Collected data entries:
-----

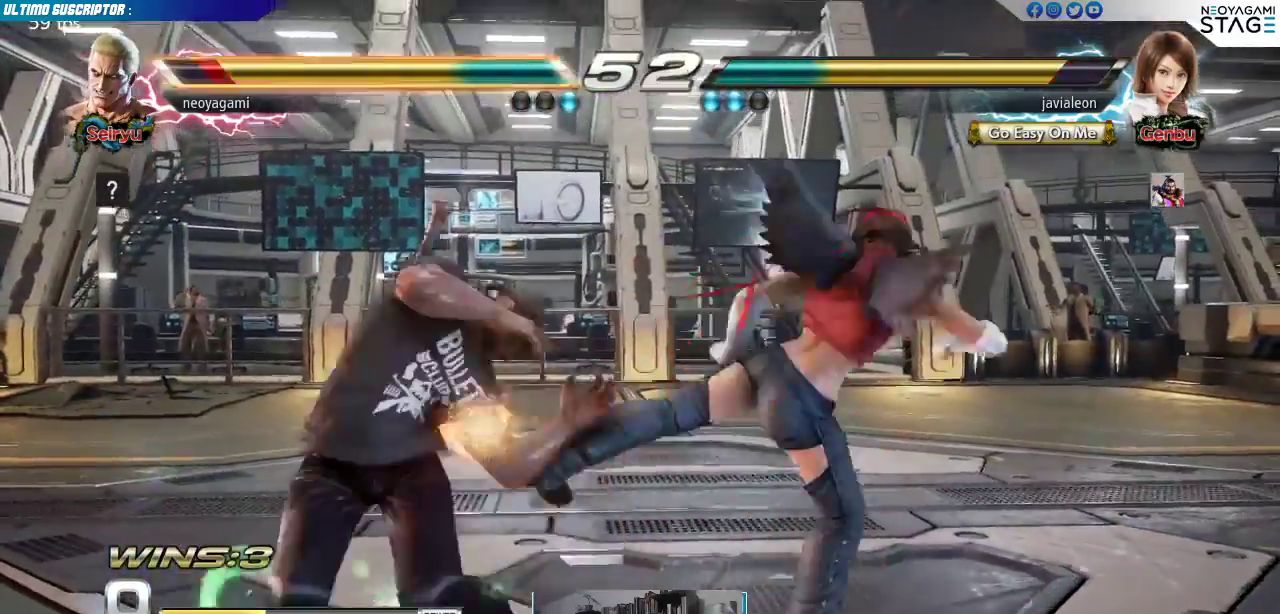
{"dt_ms": 500, "buttons": [], "left_stick": "center", "events": [[250, "left_stick", "center"], [367, "SQUARE", "down"], [500, "SQUARE", "up"]]}
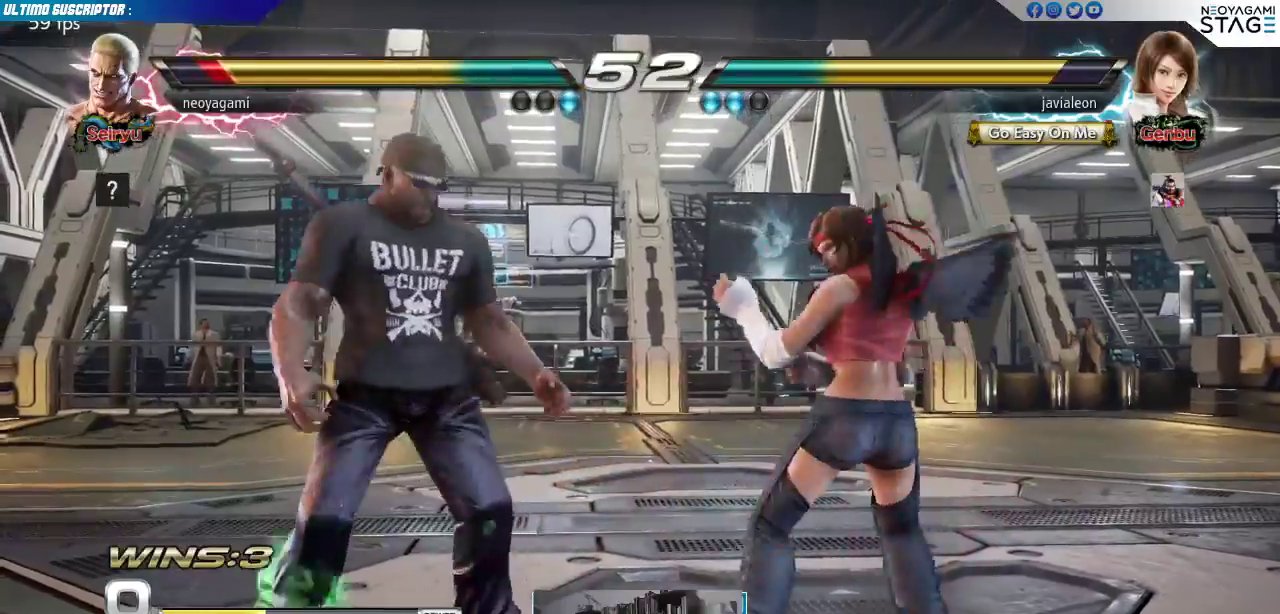
{"dt_ms": 500, "buttons": [], "left_stick": "center"}
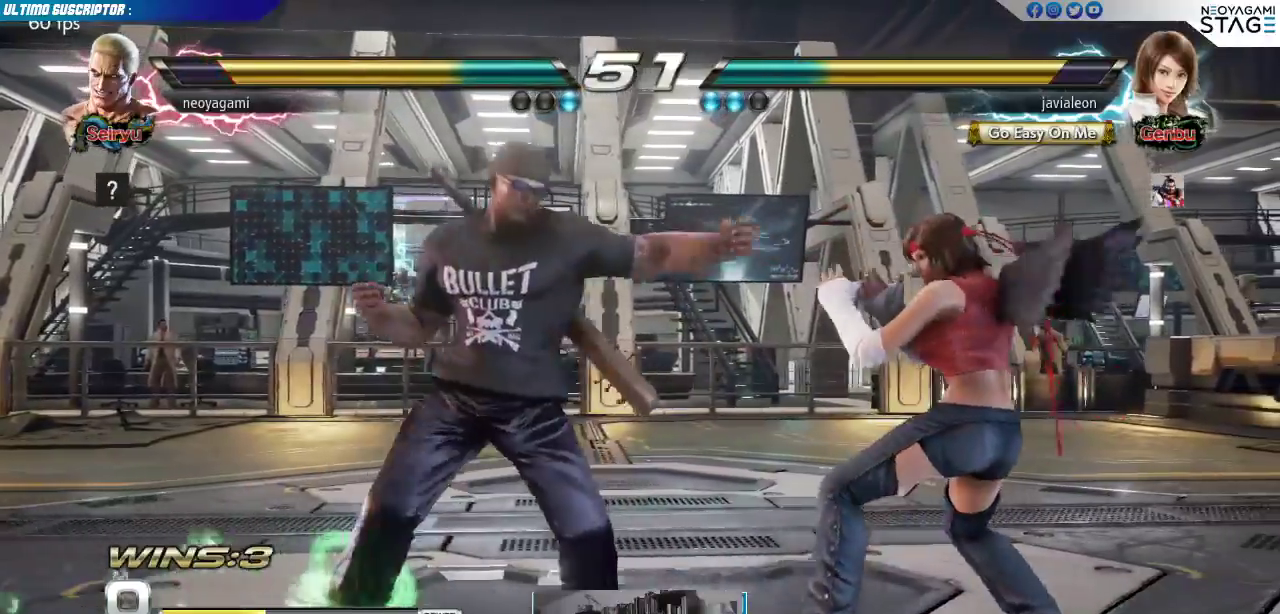
{"dt_ms": 500, "buttons": [], "left_stick": "center", "events": [[83, "left_stick", "down"], [117, "R1", "down"], [183, "R1", "up"], [217, "R1", "down"], [250, "left_stick", "center"], [283, "R1", "up"]]}
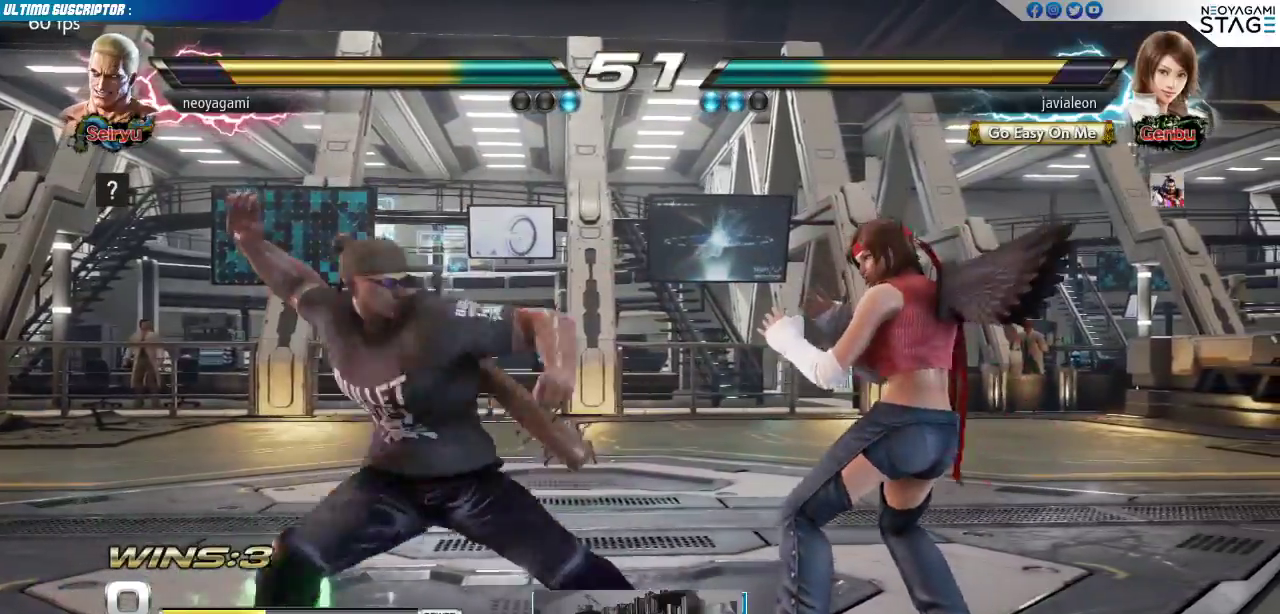
{"dt_ms": 500, "buttons": [], "left_stick": "down", "events": [[483, "left_stick", "down"]]}
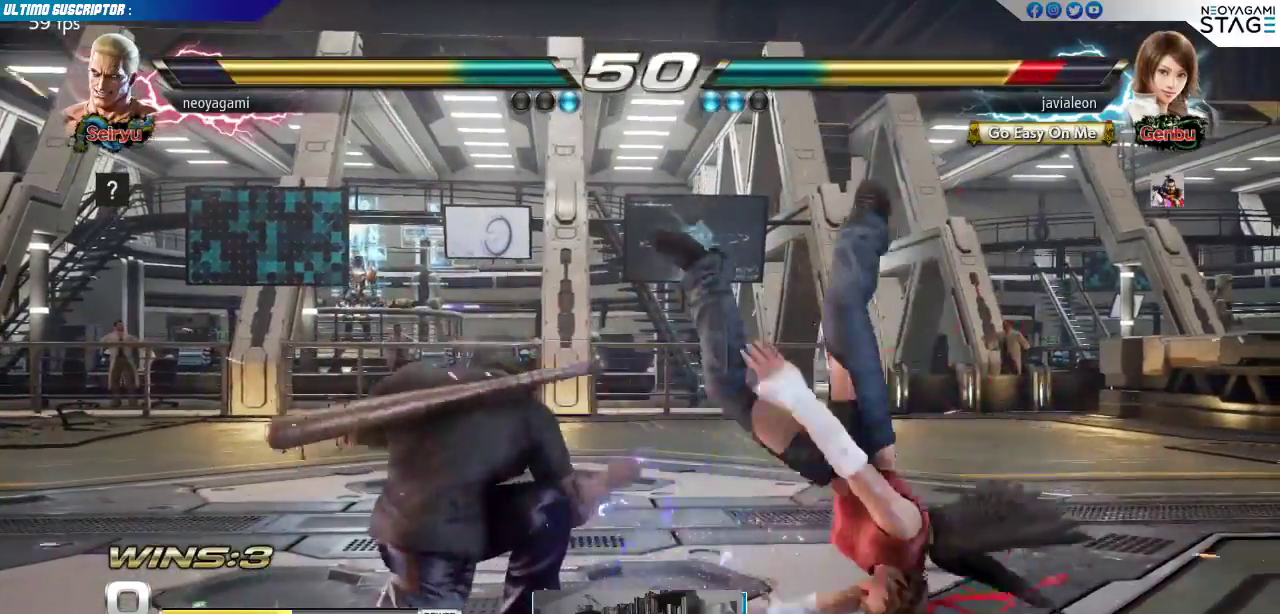
{"dt_ms": 500, "buttons": [], "left_stick": "center", "events": [[183, "CIRCLE", "down"], [183, "TRIANGLE", "down"], [233, "CIRCLE", "up"], [233, "TRIANGLE", "up"], [233, "left_stick", "center"]]}
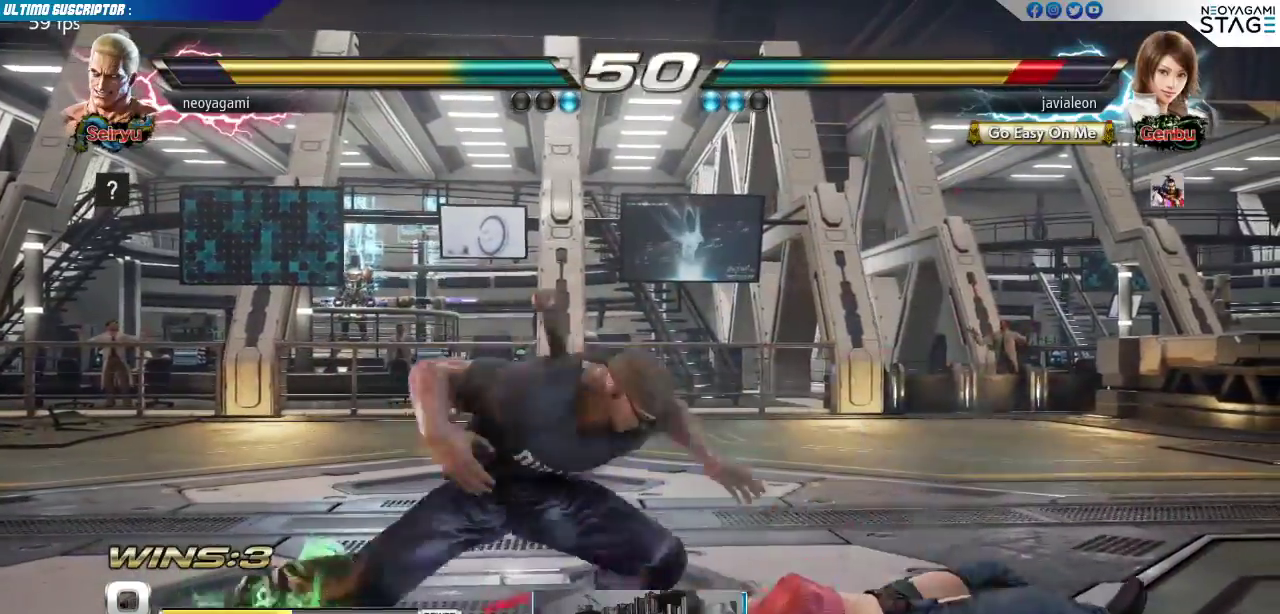
{"dt_ms": 500, "buttons": [], "left_stick": "center", "events": [[183, "SQUARE", "down"], [250, "SQUARE", "up"], [317, "SQUARE", "down"], [333, "SQUARE", "up"], [383, "SQUARE", "down"], [500, "SQUARE", "up"]]}
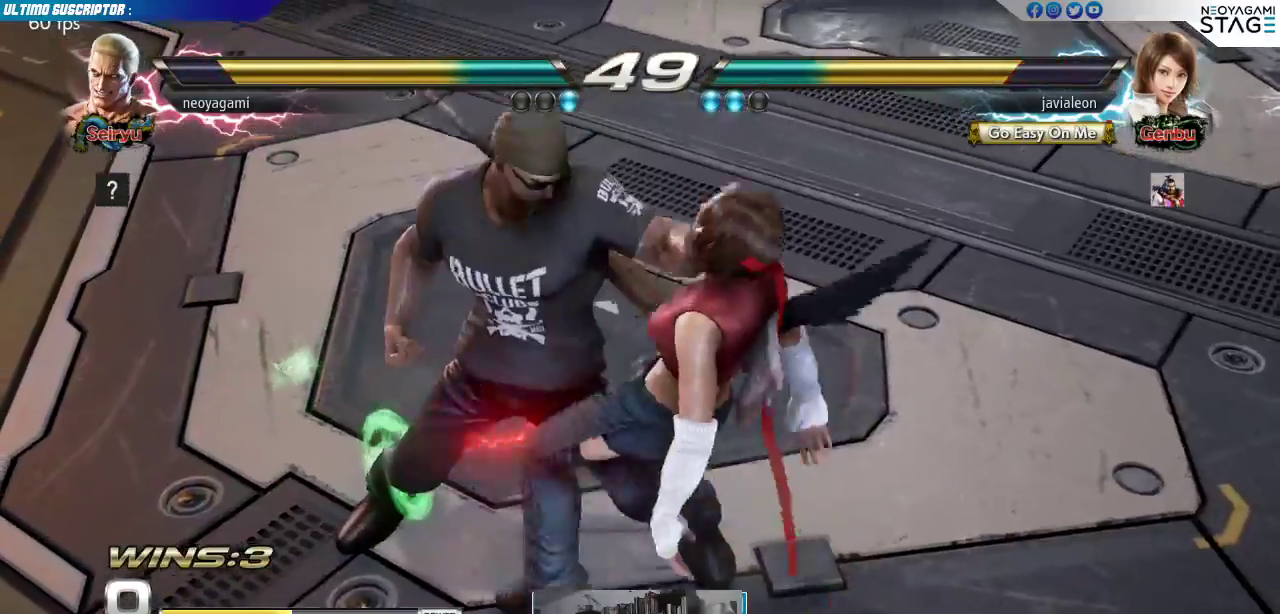
{"dt_ms": 500, "buttons": ["SQUARE"], "left_stick": "center", "events": [[167, "SQUARE", "down"], [283, "SQUARE", "up"], [450, "SQUARE", "down"]]}
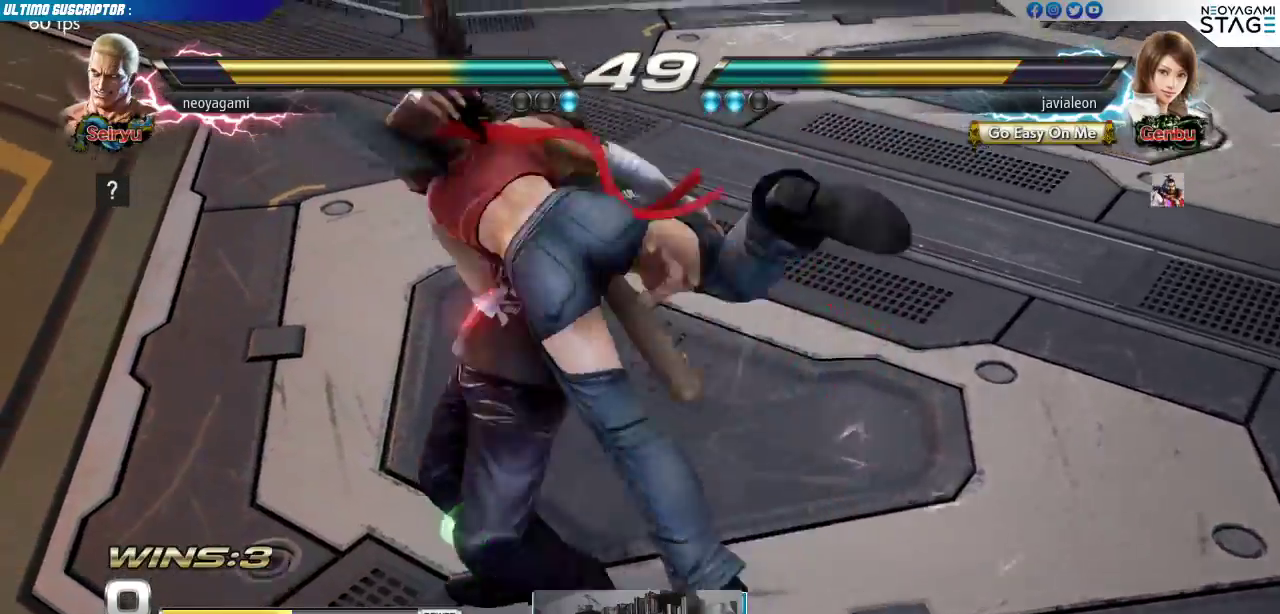
{"dt_ms": 500, "buttons": ["SQUARE"], "left_stick": "center", "events": [[33, "SQUARE", "up"], [100, "SQUARE", "down"], [183, "SQUARE", "up"], [250, "SQUARE", "down"], [350, "SQUARE", "up"], [433, "SQUARE", "down"]]}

-----

ASSIGNMENT: Copy out every line of the data where the word "events" occurs.

OUTPUT OF THE TASK:
{"dt_ms": 500, "buttons": [], "left_stick": "center", "events": [[250, "left_stick", "center"], [367, "SQUARE", "down"], [500, "SQUARE", "up"]]}
{"dt_ms": 500, "buttons": [], "left_stick": "center", "events": [[83, "left_stick", "down"], [117, "R1", "down"], [183, "R1", "up"], [217, "R1", "down"], [250, "left_stick", "center"], [283, "R1", "up"]]}
{"dt_ms": 500, "buttons": [], "left_stick": "down", "events": [[483, "left_stick", "down"]]}
{"dt_ms": 500, "buttons": [], "left_stick": "center", "events": [[183, "CIRCLE", "down"], [183, "TRIANGLE", "down"], [233, "CIRCLE", "up"], [233, "TRIANGLE", "up"], [233, "left_stick", "center"]]}
{"dt_ms": 500, "buttons": [], "left_stick": "center", "events": [[183, "SQUARE", "down"], [250, "SQUARE", "up"], [317, "SQUARE", "down"], [333, "SQUARE", "up"], [383, "SQUARE", "down"], [500, "SQUARE", "up"]]}
{"dt_ms": 500, "buttons": ["SQUARE"], "left_stick": "center", "events": [[167, "SQUARE", "down"], [283, "SQUARE", "up"], [450, "SQUARE", "down"]]}
{"dt_ms": 500, "buttons": ["SQUARE"], "left_stick": "center", "events": [[33, "SQUARE", "up"], [100, "SQUARE", "down"], [183, "SQUARE", "up"], [250, "SQUARE", "down"], [350, "SQUARE", "up"], [433, "SQUARE", "down"]]}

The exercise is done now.